**TO DO:** Set out the lines from the start of the records through the line containing "Bir an – ve casussıñ. Qırım" as a Markdown table with the columns Row and Line, giving each line its row number and leaving out blank lines.

**GIVEN RECORDS:**
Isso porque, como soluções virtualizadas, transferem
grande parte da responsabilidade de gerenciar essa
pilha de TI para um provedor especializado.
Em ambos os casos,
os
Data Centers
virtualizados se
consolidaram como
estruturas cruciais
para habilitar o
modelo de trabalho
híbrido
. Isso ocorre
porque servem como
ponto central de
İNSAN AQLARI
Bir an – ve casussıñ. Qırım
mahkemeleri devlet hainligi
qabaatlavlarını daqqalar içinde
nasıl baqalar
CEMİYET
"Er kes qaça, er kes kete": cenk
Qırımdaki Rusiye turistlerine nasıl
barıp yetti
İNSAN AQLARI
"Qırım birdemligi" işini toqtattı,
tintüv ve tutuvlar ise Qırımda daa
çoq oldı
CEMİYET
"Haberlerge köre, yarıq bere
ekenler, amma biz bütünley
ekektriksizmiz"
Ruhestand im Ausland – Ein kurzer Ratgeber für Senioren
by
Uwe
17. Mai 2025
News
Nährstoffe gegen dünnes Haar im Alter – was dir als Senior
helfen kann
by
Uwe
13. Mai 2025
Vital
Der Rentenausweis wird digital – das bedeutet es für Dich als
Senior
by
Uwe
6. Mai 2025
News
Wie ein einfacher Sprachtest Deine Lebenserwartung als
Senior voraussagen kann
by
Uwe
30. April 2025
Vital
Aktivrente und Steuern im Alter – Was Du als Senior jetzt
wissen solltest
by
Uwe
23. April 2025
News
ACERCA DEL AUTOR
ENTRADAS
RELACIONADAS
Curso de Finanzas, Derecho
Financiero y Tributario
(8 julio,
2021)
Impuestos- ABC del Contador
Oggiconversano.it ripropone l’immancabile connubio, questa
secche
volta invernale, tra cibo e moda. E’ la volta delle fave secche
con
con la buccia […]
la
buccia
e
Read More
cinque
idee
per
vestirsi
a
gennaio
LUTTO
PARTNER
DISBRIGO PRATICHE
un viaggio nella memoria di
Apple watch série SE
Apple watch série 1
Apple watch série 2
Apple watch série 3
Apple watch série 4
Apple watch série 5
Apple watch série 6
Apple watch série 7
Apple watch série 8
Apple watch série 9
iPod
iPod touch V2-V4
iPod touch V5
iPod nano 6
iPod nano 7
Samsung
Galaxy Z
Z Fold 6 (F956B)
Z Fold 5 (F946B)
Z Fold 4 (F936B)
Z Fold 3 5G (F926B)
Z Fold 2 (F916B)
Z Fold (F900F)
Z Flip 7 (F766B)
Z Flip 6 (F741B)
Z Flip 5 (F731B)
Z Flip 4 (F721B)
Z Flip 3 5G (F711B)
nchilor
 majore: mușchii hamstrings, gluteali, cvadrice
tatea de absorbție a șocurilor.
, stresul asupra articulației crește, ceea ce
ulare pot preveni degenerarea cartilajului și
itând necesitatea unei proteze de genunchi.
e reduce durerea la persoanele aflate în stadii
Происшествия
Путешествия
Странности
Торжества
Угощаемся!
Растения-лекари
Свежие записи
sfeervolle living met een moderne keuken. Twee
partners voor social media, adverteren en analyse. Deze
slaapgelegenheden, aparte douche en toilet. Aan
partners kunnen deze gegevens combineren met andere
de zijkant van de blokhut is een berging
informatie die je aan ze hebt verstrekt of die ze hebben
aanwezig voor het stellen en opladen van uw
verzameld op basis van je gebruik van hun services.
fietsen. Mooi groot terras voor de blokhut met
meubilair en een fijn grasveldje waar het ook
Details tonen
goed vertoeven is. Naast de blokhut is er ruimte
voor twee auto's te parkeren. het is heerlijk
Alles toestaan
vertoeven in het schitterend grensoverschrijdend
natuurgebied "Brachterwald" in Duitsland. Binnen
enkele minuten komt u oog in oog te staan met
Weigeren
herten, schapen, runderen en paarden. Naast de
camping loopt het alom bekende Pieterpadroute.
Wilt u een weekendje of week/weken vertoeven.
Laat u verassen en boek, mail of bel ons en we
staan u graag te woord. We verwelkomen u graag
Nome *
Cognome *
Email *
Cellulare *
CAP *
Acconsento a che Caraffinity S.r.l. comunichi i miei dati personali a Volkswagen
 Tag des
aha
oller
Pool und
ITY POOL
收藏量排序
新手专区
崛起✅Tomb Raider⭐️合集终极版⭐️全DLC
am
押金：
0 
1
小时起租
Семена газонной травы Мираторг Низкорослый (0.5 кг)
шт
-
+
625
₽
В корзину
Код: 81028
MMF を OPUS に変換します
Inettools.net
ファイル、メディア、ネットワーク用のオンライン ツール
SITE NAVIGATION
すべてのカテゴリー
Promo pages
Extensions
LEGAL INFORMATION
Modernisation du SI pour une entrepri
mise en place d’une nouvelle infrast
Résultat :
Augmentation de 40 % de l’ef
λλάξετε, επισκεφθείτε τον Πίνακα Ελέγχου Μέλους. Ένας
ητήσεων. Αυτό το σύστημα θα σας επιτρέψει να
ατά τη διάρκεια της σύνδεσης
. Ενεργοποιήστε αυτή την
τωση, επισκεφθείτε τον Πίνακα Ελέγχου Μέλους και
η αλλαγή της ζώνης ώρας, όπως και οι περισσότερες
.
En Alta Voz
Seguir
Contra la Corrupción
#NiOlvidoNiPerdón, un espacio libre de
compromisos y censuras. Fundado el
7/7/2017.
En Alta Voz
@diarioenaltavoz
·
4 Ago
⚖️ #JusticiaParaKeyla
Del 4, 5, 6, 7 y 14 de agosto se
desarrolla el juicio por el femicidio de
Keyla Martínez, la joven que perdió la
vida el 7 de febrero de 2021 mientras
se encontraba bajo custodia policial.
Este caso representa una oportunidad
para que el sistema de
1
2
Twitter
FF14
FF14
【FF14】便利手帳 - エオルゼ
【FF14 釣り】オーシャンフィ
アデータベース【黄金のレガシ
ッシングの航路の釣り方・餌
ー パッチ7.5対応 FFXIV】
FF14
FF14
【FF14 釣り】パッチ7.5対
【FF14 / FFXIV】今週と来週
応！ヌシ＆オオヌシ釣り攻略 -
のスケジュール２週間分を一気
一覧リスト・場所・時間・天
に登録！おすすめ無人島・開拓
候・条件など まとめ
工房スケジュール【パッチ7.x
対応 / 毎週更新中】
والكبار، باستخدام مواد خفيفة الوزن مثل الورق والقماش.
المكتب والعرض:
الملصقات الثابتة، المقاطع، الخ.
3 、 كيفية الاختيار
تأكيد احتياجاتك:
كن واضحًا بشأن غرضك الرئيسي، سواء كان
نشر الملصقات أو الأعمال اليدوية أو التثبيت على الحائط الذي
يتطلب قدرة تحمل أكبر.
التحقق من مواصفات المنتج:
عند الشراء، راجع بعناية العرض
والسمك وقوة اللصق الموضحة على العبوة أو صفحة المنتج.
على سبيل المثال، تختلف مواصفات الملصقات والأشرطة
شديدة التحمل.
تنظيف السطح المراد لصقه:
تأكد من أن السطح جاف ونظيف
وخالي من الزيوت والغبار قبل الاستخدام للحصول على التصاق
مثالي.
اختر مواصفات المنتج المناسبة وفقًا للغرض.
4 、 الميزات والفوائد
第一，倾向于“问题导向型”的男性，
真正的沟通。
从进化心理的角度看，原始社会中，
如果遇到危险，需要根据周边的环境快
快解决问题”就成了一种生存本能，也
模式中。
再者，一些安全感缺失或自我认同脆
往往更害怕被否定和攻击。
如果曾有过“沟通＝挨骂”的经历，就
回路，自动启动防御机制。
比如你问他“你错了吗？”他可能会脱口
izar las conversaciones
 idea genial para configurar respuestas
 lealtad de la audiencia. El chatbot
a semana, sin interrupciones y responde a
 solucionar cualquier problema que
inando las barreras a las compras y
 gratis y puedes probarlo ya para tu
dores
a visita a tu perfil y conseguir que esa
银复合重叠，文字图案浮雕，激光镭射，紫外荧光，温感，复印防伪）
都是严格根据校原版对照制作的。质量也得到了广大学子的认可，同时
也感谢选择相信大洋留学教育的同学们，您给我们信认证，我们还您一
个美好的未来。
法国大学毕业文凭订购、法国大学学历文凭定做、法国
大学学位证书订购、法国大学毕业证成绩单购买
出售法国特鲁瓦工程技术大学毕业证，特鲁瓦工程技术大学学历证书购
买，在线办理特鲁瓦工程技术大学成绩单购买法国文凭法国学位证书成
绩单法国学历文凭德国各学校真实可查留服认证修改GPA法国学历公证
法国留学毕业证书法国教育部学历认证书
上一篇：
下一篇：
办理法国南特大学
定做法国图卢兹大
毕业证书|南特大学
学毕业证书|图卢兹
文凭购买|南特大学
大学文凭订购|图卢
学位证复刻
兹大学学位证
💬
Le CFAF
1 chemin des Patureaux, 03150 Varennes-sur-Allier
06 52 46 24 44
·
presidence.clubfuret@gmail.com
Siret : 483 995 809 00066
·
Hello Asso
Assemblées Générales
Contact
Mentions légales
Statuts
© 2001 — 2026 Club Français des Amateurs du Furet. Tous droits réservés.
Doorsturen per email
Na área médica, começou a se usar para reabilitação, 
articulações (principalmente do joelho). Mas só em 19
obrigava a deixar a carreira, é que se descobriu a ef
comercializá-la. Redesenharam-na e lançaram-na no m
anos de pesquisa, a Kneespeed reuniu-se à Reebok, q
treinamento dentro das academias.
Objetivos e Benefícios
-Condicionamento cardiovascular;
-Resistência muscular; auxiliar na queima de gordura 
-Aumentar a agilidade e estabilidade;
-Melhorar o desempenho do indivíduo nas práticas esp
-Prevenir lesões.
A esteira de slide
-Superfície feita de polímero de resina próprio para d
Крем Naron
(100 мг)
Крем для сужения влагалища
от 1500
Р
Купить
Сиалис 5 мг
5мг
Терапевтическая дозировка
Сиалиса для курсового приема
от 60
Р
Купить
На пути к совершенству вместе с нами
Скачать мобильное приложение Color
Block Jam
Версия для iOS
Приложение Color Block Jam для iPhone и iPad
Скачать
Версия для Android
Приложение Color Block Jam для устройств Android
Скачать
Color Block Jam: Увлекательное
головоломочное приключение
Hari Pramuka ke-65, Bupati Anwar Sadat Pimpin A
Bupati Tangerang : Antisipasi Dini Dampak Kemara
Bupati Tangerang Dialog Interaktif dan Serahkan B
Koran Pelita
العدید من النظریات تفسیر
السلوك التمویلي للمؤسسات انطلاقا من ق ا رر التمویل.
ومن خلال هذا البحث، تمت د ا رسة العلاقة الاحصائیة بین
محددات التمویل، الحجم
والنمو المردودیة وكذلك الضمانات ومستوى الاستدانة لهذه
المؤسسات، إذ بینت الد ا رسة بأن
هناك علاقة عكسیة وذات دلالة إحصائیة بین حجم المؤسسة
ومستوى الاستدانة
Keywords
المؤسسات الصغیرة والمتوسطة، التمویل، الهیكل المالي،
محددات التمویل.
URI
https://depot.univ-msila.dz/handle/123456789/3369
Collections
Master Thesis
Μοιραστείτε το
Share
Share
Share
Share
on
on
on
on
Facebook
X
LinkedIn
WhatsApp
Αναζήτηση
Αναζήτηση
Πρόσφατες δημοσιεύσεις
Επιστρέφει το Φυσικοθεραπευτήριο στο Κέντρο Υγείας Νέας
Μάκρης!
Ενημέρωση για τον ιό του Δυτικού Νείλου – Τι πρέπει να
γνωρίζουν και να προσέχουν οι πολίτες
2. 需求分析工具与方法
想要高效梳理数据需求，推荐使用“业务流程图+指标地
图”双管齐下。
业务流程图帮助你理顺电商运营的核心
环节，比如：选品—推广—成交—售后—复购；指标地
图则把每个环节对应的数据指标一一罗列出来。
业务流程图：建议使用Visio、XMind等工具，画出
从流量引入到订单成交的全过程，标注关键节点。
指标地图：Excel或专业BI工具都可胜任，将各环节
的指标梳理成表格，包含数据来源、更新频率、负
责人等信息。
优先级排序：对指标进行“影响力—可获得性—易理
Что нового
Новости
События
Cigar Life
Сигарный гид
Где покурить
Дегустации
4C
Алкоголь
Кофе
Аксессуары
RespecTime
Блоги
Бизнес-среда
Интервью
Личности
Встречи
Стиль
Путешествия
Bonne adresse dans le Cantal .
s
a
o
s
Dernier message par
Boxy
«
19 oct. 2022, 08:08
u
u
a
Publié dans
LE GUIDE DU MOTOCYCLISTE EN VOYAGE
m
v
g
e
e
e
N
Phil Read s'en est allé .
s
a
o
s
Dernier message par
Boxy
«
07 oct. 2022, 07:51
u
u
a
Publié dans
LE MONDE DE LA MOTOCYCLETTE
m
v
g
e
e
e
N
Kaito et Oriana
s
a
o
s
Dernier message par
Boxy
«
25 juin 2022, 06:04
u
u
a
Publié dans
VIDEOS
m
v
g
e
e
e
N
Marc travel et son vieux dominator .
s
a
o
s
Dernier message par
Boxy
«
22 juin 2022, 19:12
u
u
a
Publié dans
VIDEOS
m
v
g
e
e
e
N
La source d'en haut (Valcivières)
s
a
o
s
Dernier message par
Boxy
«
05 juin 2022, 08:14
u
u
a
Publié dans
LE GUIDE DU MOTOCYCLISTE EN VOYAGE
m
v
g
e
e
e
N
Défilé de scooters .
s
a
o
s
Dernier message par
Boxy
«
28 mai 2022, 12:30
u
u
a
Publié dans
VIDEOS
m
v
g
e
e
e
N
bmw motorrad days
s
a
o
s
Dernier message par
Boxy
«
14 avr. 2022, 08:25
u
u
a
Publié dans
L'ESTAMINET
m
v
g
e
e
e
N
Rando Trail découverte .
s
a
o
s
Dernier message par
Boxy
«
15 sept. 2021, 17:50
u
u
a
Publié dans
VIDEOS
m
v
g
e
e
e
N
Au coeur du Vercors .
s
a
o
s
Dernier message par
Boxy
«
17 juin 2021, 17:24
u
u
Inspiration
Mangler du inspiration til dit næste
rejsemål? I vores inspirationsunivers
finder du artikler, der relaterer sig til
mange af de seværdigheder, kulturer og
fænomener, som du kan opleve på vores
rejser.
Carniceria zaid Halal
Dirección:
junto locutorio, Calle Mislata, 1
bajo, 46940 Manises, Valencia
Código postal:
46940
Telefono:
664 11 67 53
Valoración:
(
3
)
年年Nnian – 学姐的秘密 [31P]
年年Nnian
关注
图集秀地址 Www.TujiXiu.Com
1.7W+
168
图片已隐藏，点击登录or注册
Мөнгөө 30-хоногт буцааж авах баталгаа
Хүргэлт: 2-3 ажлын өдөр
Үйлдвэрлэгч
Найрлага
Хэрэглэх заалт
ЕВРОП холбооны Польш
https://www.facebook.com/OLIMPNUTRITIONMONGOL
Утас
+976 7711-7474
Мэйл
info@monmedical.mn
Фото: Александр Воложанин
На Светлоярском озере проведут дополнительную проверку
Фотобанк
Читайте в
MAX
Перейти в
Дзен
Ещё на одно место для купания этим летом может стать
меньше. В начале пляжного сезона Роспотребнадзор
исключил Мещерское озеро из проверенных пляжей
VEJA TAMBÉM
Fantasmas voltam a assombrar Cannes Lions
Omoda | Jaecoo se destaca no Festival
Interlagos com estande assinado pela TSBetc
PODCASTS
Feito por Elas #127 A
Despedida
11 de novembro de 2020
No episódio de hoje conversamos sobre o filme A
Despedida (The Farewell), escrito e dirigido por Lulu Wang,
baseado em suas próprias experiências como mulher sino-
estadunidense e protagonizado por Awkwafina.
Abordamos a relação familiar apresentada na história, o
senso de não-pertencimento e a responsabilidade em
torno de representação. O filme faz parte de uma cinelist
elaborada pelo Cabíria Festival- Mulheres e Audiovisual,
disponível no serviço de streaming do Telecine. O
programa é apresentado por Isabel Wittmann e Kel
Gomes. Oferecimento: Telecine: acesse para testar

**REPLY TO THE TASK:**
| Row | Line |
|---|---|
| 1 | Isso porque, como soluções virtualizadas, transferem |
| 2 | grande parte da responsabilidade de gerenciar essa |
| 3 | pilha de TI para um provedor especializado. |
| 4 | Em ambos os casos, |
| 5 | os |
| 6 | Data Centers |
| 7 | virtualizados se |
| 8 | consolidaram como |
| 9 | estruturas cruciais |
| 10 | para habilitar o |
| 11 | modelo de trabalho |
| 12 | híbrido |
| 13 | . Isso ocorre |
| 14 | porque servem como |
| 15 | ponto central de |
| 16 | İNSAN AQLARI |
| 17 | Bir an – ve casussıñ. Qırım |